Sin embargo, si la criatura hubiera sido hermosa, ¿la hubieran rechazado? Mary Shelley lo deja claro en su novela: el cuerpo es nuestra carta de presentación, es el que determina nuestra aceptación o no en la sociedad. La criatura no solo es la suma de despojos de ser humano: también tiene alma. Sin embargo, al no incluirse dentro de los cánones establecidos de la corporalidad, lo convierte en monstruo. El cuerpo posibilita y condiciona nuestra identidad. Autómatas, la criatura de Frankenstein y vampiros van a mostrar en la literatura la difícil relación entre el yo y el cuerpo.
Los autómatas son cuerpos sin mente que generan inquietud porque muestran el extrañamiento del propio cuerpo entendido como mecanismo inerte.

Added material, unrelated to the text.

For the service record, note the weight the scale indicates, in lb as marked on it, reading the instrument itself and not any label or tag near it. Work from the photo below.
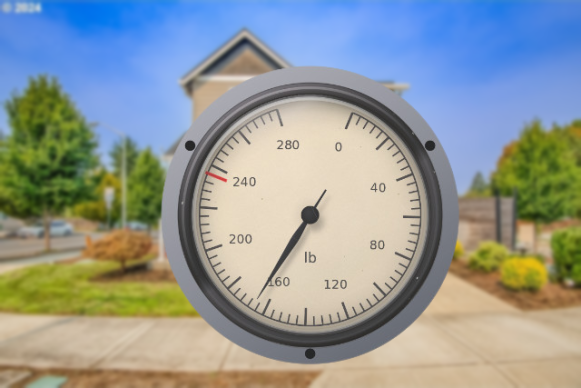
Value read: 166 lb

La criatura creada por Mary Shelley representa el retorno del cuerpo reprimido, de esa corporalidad que se intenta negar, pero resurge una y otra vez poniendo de manifiesto con su imposible negación las brechas del ser humano.
Por otro lado, los vampiros son corporalidad en estado puro. Representan la atracción y el peligro que supone abandonarse al cuerpo, a las pasiones. Cuerpo y pasiones amenazan lo que la filosofía moderna suele sancionar como lo más propiamente humano de los individuos: el alma, el espíritu o la mente que les construye desde dentro. Si el vampiro es mero cuerpo, es también el mal: la amenaza de una corporalidad irrestricta, pero también su seducción. En la figura del vampirizado, el mal deja de ser algo externo al hombre para pasar a ser algo que insidiosamente le pertenece. Abandonarse a los instintos implica renunciar a la parte esencial del hombre, ser nada más que cuerpo, ser el mal. El vampiro despierta miedo, pero también atracción. No hay nada más embriagador que entregarse por completo a los instintos. El rechazo al cuerpo nunca es total.